Segmentation data
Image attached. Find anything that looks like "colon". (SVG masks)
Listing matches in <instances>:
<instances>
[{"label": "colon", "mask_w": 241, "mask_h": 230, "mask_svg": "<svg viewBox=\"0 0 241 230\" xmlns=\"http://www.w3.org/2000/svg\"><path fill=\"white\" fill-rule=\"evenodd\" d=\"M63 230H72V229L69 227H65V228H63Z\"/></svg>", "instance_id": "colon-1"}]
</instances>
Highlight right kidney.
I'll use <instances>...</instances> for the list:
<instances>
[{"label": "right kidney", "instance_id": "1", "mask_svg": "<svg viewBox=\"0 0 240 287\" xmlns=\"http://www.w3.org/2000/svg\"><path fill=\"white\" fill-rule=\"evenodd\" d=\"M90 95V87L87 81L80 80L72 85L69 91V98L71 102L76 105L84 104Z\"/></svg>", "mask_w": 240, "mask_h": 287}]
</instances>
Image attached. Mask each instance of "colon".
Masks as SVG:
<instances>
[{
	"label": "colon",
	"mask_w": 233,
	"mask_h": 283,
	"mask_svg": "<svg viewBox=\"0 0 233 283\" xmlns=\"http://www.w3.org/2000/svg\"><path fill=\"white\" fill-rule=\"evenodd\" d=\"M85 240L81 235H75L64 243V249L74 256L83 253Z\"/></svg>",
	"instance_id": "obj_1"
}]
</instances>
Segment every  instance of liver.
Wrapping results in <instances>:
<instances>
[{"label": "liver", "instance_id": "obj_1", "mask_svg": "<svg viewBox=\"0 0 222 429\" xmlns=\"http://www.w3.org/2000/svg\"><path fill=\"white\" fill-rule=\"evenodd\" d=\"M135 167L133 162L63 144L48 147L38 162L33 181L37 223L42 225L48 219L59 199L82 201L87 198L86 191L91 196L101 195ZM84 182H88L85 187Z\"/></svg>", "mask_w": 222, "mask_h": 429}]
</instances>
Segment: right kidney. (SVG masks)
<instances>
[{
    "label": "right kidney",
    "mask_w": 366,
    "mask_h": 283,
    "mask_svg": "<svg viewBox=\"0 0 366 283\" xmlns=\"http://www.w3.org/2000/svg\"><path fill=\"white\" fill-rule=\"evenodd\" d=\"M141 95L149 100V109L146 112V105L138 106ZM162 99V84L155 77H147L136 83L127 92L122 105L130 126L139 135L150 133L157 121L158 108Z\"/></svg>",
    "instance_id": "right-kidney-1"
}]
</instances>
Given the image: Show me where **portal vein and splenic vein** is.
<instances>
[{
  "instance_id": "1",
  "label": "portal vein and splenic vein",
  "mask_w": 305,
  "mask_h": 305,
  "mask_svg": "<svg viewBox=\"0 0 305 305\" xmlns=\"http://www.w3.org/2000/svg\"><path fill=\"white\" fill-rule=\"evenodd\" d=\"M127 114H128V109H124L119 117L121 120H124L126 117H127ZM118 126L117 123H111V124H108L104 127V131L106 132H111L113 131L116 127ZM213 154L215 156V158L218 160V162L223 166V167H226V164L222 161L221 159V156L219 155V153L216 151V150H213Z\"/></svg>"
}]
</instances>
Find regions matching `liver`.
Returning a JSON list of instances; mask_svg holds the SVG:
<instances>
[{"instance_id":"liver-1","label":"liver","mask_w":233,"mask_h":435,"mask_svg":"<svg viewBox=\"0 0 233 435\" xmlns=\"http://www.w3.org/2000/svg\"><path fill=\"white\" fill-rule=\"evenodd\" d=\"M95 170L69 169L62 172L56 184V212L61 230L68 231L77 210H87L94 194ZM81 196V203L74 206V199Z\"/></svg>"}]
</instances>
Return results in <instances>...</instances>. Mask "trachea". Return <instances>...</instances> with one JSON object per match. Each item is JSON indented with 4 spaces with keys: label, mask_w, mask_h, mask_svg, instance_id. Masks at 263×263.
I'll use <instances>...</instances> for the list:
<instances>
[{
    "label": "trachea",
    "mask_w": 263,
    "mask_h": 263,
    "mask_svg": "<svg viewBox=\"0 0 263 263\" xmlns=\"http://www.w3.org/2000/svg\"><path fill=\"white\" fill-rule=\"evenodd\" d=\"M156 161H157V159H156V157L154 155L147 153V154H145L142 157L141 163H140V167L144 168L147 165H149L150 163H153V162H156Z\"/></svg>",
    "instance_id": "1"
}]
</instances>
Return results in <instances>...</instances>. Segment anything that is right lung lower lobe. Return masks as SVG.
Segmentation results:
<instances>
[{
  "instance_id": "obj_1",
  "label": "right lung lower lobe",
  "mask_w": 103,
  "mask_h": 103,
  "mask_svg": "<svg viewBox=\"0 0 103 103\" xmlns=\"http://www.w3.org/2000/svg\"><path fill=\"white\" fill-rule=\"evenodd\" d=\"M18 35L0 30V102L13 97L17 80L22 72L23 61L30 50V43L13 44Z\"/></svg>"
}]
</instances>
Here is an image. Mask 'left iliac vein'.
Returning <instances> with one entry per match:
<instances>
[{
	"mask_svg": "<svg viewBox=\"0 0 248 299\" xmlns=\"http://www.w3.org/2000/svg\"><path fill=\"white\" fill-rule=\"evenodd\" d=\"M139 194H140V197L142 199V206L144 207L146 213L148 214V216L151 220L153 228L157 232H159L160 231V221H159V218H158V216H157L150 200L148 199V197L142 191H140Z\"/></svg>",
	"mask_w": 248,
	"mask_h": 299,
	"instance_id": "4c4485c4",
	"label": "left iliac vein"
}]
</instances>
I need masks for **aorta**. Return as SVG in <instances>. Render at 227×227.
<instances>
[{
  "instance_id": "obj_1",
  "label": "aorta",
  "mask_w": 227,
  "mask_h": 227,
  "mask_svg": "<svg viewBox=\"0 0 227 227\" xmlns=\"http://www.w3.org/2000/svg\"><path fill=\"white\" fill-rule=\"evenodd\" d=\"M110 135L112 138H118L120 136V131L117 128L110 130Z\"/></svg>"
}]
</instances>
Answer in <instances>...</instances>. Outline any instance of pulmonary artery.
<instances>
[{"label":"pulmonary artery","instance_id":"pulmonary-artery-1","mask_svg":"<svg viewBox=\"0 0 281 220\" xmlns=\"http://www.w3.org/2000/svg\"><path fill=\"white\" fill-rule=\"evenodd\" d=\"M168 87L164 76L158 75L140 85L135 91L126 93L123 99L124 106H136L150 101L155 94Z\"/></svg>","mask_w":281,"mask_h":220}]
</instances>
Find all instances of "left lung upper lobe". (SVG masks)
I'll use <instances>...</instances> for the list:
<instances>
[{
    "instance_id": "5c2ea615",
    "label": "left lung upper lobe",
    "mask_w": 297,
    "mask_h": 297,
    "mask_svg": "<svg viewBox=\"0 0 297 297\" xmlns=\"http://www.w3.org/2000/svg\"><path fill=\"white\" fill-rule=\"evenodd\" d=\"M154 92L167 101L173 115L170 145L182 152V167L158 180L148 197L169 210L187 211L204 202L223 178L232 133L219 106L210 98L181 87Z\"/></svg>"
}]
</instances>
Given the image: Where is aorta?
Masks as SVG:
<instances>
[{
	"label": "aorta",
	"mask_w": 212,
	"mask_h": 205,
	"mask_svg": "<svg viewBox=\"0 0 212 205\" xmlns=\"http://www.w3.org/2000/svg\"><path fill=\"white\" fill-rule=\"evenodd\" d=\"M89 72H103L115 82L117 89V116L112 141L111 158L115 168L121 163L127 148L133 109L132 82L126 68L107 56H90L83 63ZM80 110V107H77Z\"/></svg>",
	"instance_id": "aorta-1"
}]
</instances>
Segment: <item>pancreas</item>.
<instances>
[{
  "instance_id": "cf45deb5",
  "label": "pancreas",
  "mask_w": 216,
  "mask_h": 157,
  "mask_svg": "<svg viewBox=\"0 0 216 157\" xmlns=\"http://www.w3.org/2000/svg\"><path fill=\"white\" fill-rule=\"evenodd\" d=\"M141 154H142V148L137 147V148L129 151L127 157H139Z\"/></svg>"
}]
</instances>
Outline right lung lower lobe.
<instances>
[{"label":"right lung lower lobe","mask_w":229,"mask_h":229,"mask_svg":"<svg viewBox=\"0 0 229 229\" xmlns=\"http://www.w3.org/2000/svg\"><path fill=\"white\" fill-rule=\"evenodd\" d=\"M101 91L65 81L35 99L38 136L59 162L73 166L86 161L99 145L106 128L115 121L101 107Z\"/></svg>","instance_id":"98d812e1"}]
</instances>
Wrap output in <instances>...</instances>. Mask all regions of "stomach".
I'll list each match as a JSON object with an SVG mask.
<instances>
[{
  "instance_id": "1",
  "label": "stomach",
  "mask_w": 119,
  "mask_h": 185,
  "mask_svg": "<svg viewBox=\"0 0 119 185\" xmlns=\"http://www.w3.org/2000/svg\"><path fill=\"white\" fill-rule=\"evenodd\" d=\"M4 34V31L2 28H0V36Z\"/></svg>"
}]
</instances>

...

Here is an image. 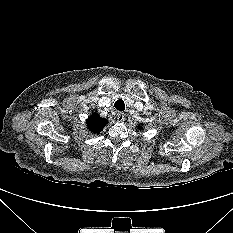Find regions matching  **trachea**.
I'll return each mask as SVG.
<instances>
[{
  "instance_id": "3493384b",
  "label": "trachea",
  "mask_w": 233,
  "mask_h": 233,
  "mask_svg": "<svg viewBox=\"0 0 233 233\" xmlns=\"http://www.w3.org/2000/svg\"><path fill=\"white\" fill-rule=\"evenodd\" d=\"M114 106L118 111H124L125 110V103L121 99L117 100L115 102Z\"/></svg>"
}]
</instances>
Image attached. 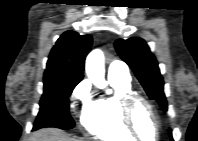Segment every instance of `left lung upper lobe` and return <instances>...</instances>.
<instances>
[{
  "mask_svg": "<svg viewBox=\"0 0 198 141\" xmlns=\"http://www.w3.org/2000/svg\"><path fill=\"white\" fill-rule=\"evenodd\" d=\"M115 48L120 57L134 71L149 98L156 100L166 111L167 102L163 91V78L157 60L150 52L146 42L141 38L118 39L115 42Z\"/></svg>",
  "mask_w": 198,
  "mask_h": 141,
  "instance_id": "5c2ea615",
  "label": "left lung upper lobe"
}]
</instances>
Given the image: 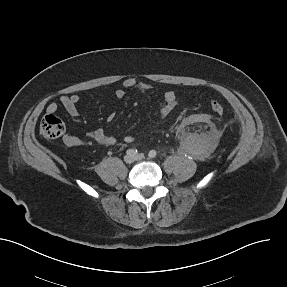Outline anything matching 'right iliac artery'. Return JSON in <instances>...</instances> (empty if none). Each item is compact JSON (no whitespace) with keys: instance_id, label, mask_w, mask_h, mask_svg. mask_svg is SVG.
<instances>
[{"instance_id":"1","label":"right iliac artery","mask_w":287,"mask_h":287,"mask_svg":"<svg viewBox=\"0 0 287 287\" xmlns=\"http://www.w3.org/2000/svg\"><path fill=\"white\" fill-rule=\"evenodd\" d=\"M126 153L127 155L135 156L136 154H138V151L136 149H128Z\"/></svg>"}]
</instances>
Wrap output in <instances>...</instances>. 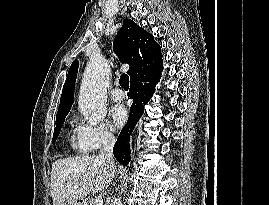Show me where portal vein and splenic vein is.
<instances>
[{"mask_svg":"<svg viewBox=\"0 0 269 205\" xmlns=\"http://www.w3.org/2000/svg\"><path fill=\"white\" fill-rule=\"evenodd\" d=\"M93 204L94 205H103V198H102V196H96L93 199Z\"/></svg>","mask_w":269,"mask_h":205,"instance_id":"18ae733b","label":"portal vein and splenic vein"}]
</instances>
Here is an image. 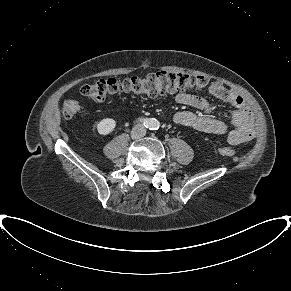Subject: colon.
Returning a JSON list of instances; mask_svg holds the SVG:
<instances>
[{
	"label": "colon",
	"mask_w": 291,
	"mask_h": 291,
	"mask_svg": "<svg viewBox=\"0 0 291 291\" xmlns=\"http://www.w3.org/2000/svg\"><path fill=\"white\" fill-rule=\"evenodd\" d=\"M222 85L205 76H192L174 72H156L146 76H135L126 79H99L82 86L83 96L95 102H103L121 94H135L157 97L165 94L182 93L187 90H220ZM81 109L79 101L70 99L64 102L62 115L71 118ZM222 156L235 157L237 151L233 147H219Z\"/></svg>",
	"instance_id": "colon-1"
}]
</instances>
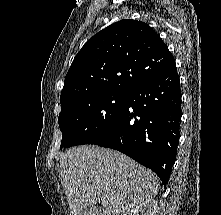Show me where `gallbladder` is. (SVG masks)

__Exercise__
Tally the lines of the records above that contain the string "stomach", matching case exactly, and give only the number.

__Solution for this task__
2